It was an adjustment for both of us.
Wilderness had come to live with us after years of neglect and abuse, and since my brother had recently moved to Brazil, there just so happened to be a vacancy in the bottom bunk of the bunk bed in my bedroom, so Will and I became roommates.
As a roommate, I found Will's behavior…um...
wild and unpredictable (thus the nickname, Wilderness). Initially his behavior was attributed to the very difficult circumstances he had been obligated to live in the first eight years of his life, however, time would later reveal there was more to the story of his behavior issues than just an unending series of hard knocks early on in life. Several years after coming to live with our family Will would be diagnosed with severe Asperger's (a disorder on the autism spectrum with varying degrees of severity. i.e. Temple Grandin has Asperger's and is doing ok. Will, not so much), but at the time we were "blissfully" ignorant of that fact and how to deal with it.
I had some frustrations with Will.
Will had his frustrations with me as well. Although only eight, Will was a voracious reader and at that time, neck deep in Harry Potter. He ate, slept, and drank Harry Potter and DID NOT approve of his new roommate's Harry Potter ignorance. This led to a discussion where he emphatically stated it was an absolute necessity I read Harry Potter. I, somewhat less emphatically, rebutted with my belief it probably wasn't as imperative as he was suggesting. I'm not sure if it was my stance on the matter, or my lack of passion regarding all things Harry Potter, but either way, those familiar with Asperger's can probably predict the outcome of that discussion.
Stuff got broken.
Several days later, after the dust had settled, Will and I were in our room with a pile of tools and lumber that I would be using to repair some recently destroyed bookshelves (Harry Potter nuclear meltdown fall out victims). Will was very eager to help because the floor was no place for Harry Potter books, in his opinion. I believe he also understood the destruction of bookshelves had been counter-productive in achieving his goal of sharing a room with someone well versed in the works of J.K. Rowling.
In light of the outcome of our recent disagreement regarding whether it was acceptable to have not read Harry Potter, I wasn't overly anxious to categorically refuse his help, plus I think he felt bad about the whole incident and was wanting to make peace. Seeing this, my mom had stepped in, attempting to intervene.
"Will, would you like to come into the living room and play a game with me while Spence works on the shelves?"
"No, I need to help him fix the shelves because my Harry Potter books can't be on the floor."
"Well, you could come play a game, and then when the shelves are done, put your books back."
"No, I'm going to help fix the shelves so I can make sure my books will still fit."
"Well, if you change your mind, we would love to play a game with you out here," my mom offered as she walked into the living room and began setting up a game with my little sister.
Will was not persuaded, however, and after a few minutes of watching me assemble the shelves, felt he was ready to participate. Will picked up a hammer and began hammering.
Despite his best intentions, Will's hammering produced results very similar results to the original incident responsible for the shelve's destruction.
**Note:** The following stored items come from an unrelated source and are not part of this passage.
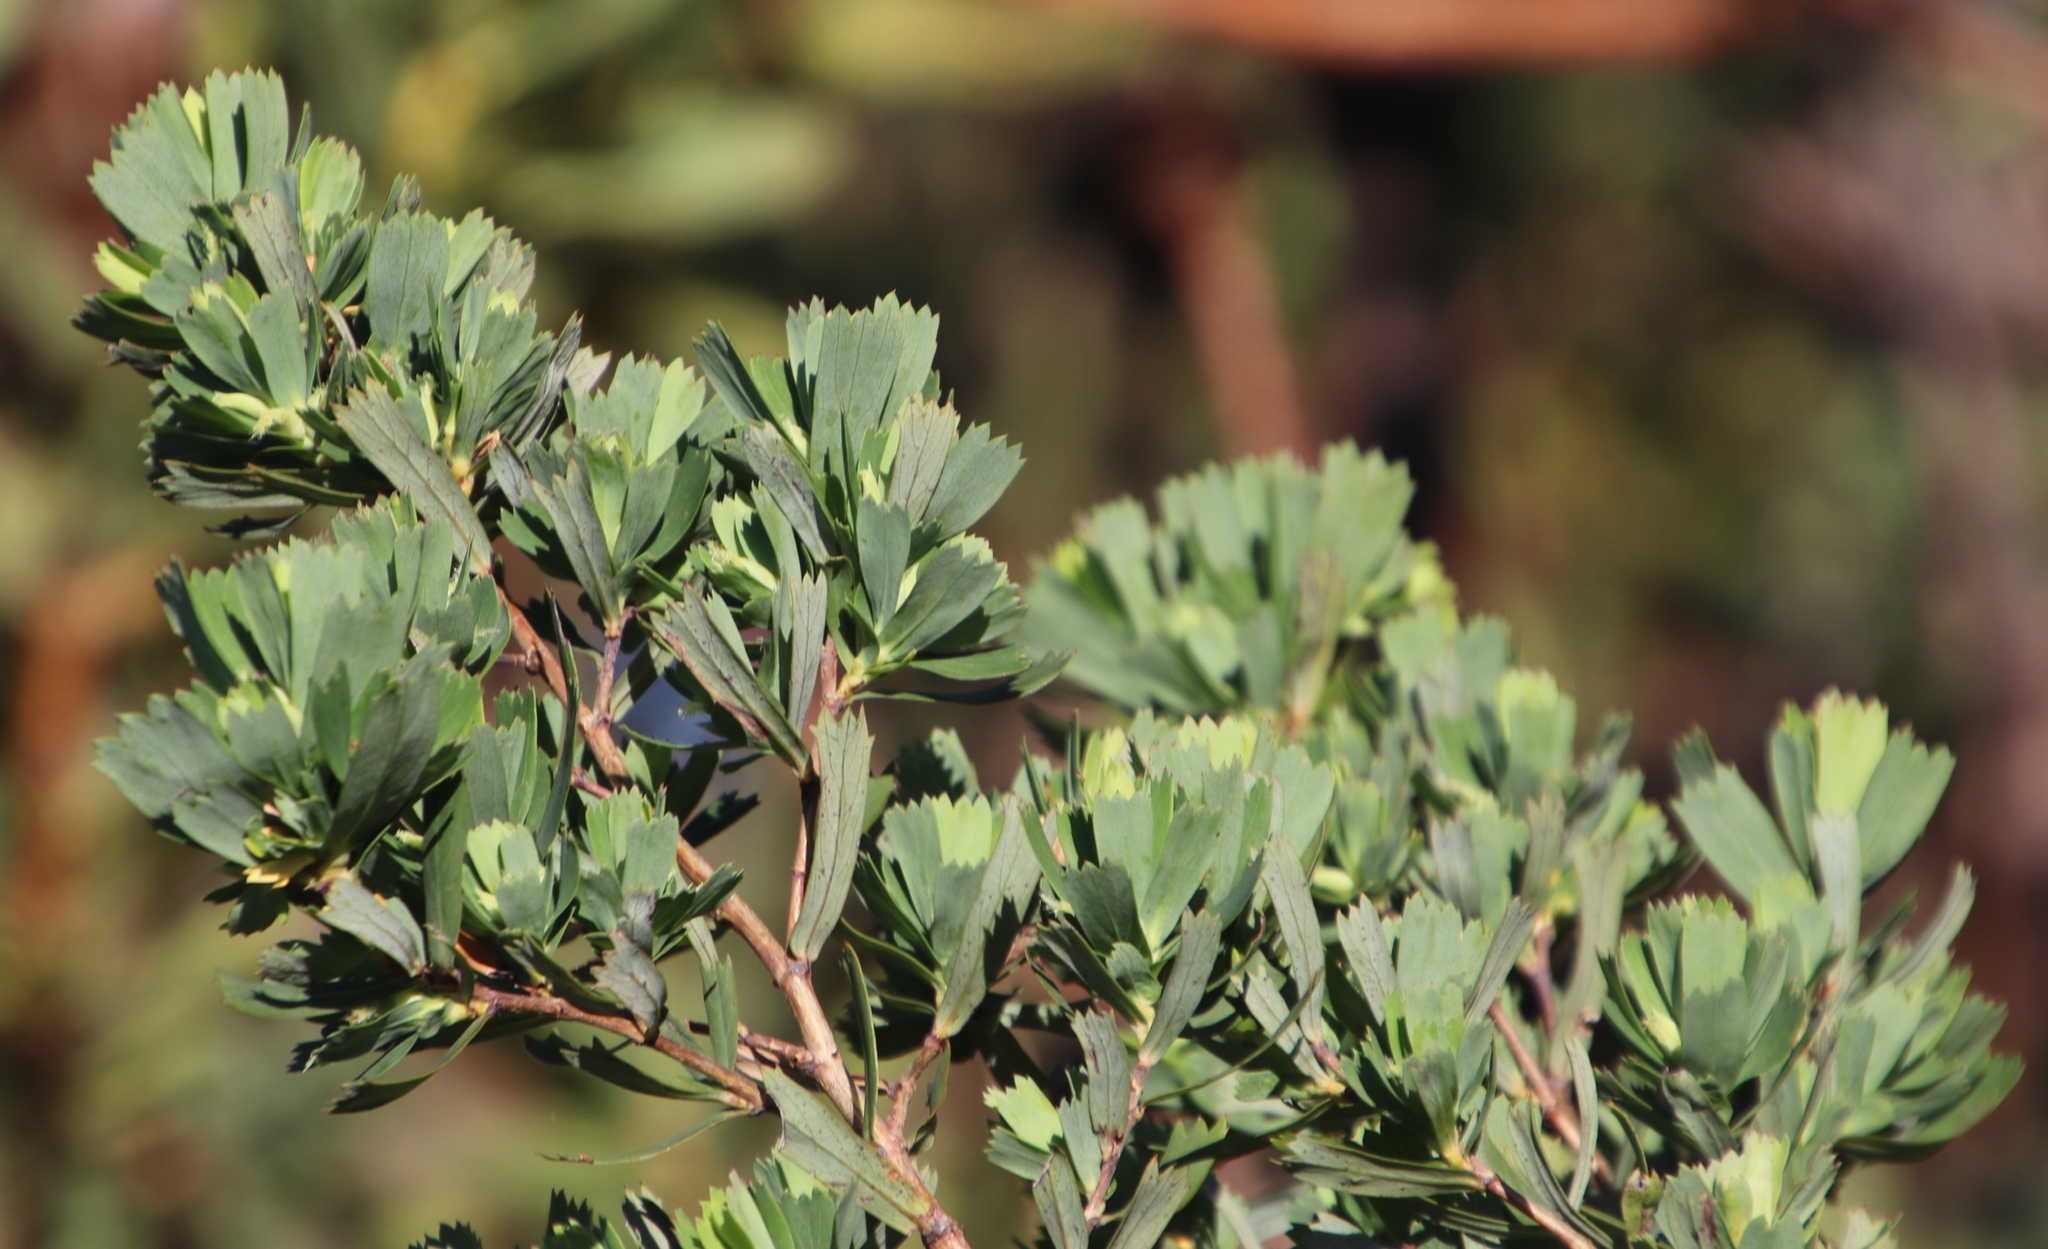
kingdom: Plantae
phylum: Tracheophyta
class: Magnoliopsida
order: Rosales
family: Rosaceae
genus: Cliffortia
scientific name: Cliffortia cuneata
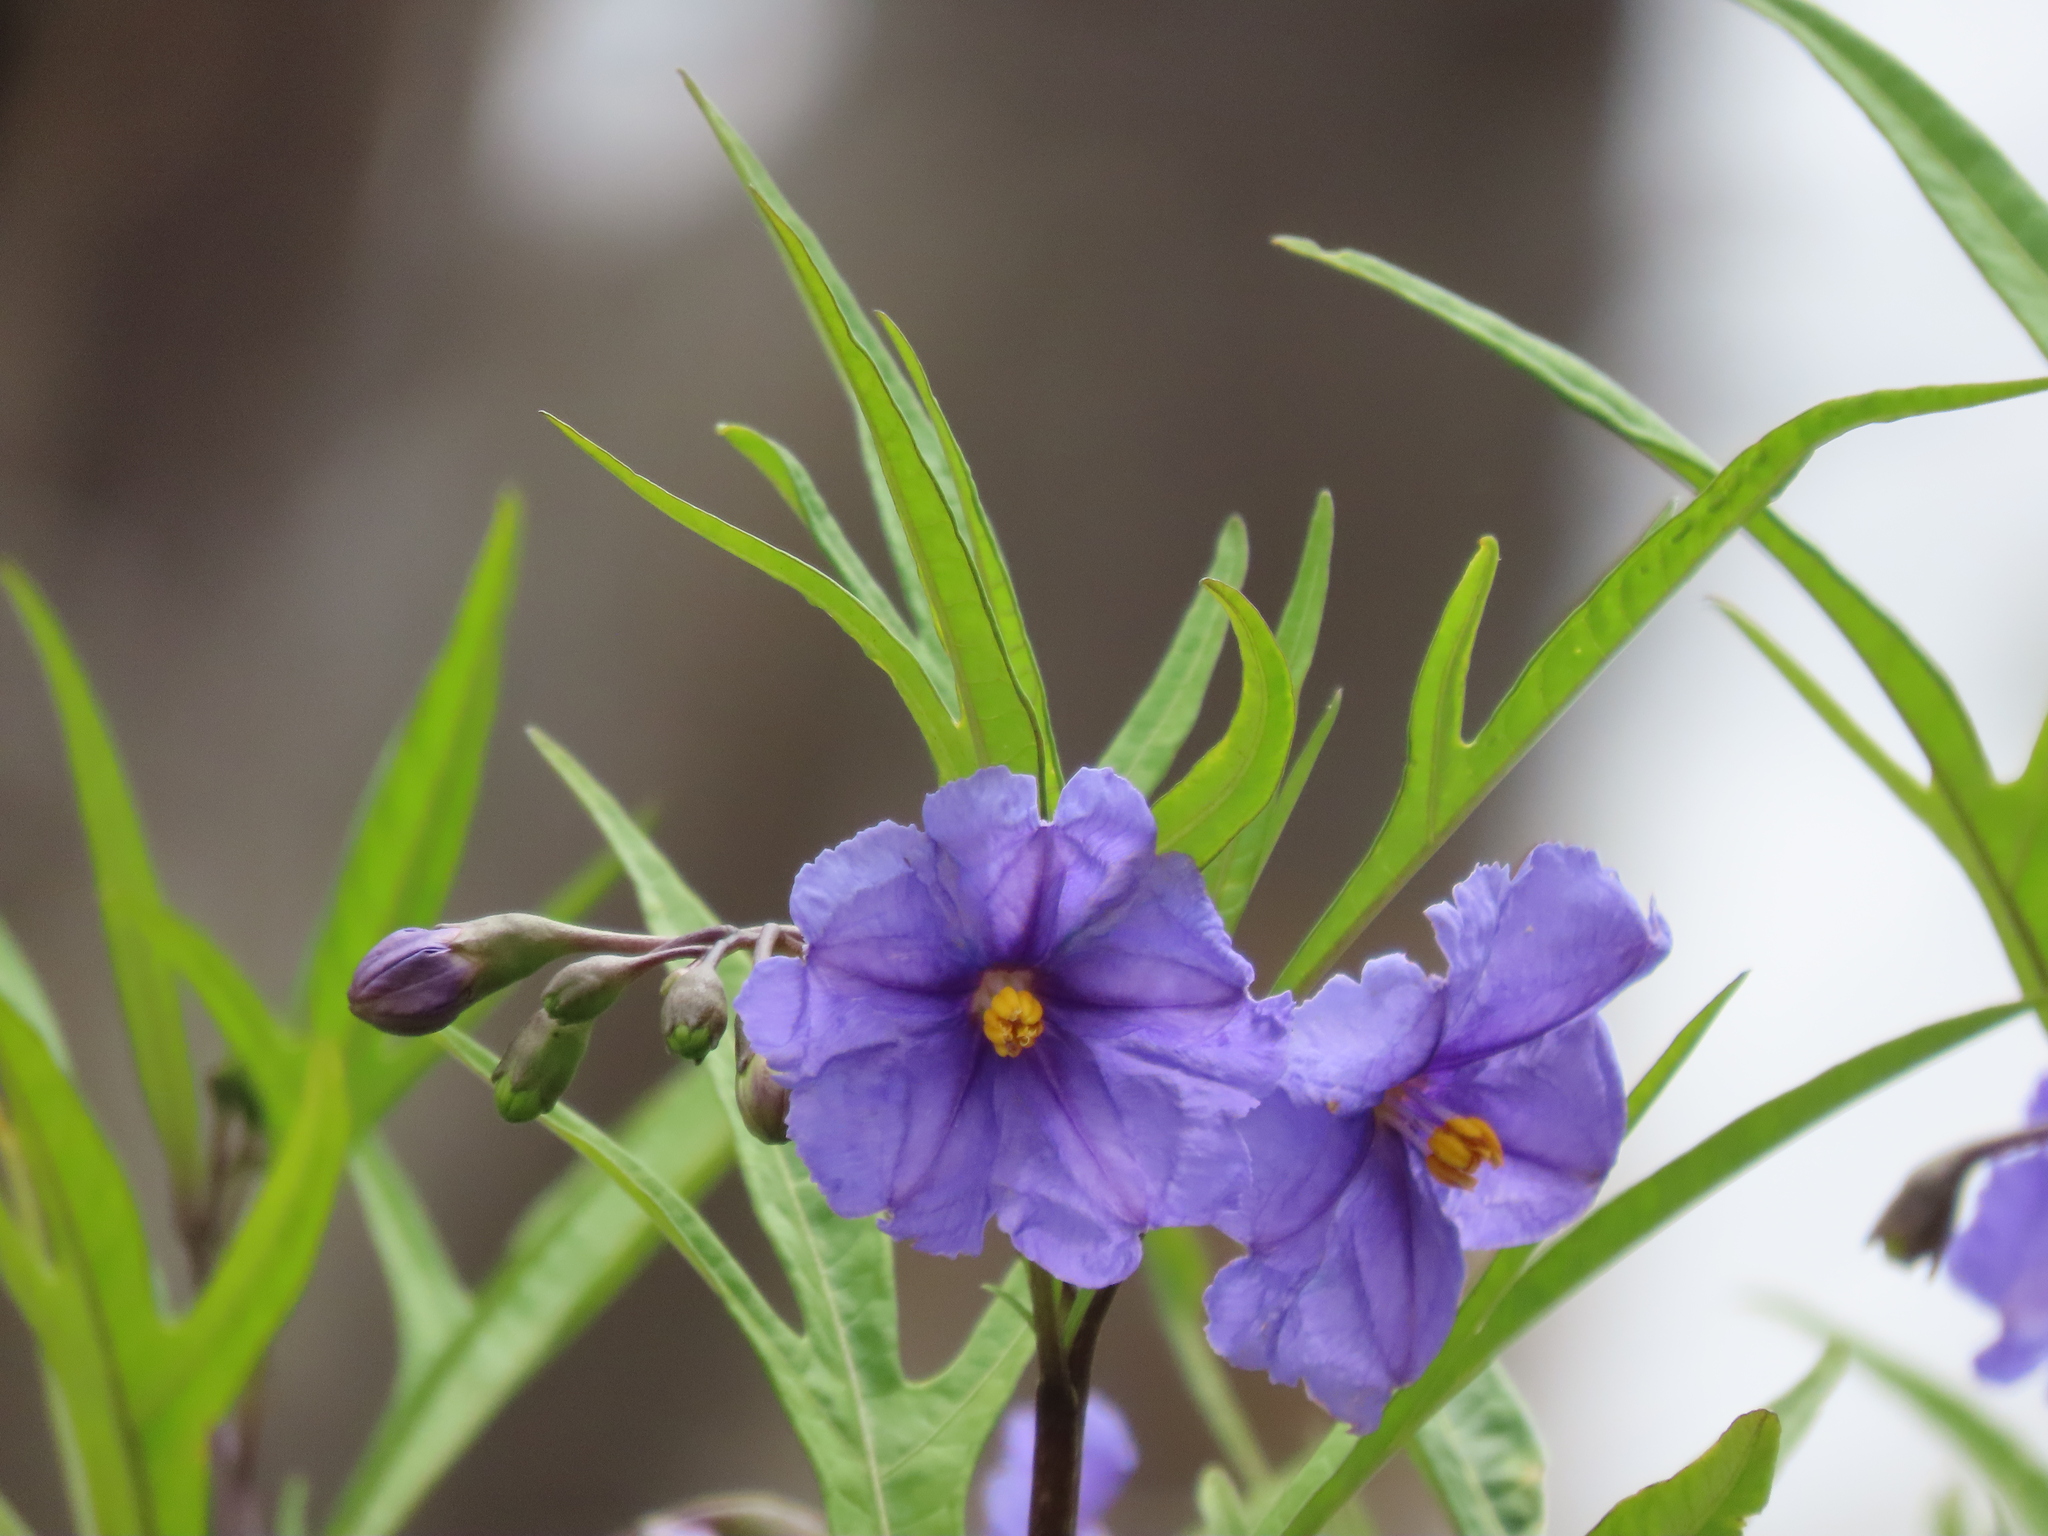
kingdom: Plantae
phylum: Tracheophyta
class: Magnoliopsida
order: Solanales
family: Solanaceae
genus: Solanum
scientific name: Solanum laciniatum
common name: Kangaroo-apple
Wilderness looked down at the newly broken bookshelf panels for a moment, glanced up at me to see if I had noticed, then back down at the broken shelves.
I pretended I hadn't noticed.
"Uh," Will paused, still looking down "maybe a game." He lingered there a moment longer then, without another word set down the hammer, stood up and walked out to go play a game.
To this day my family (including Will, of course- I shouldn't even need to say it) and I can often be heard saying "maybe a game." It is our favorite saying, because, it turns out, in life there is no shortage of situations where, despite our best efforts, we cannot fix, or make better, or even control the things that are happening around us.
Grandma getting mad at you because you're confusing her as you try to help her set up a Facebook account...(sigh)...
Maybe a game.
"Fixing" the broken floor tile in the kitchen because that YouTube video totally explained how to do it and now you have 3 broken floor tiles...yeah...
Maybe a game.
That lady with the blog that says she loves her kids so much because they're the best kids in the world is coming over and so you told your kids to not act crazy so she wouldn't write a passive aggressive blog post about "a certain acquaintance's wild kids who are in desperate need of some real parenting"...ha ha...and now there is NO chance your kids won't act crazy. None.
Maybe a game!
Seriously, why are you even reading her blog? You know her boobs are fake, right? Her kids wore matching polo shirts to stand at her booth at a cupcake convention with their stupid faux-hawks because she "JuSt LoVeS tHeM SOOOOOOOO much (cupcakes ;)...my kids too. LOL!!! I'm so blessed!)." What part of that interests you? Seriously- Maybe a game
When myself or my friends or family find ourselves in those situations we can do nothing about, and especially when we're obviously making things worse, we say it, "Maybe a game" and then go do something else.
Ideally something fun
...like a game.
We can always play a game.
So can you.
That’s what Will does
and he’s a pretty smart guy- He read Harry Potter when he was 8, for crying loud.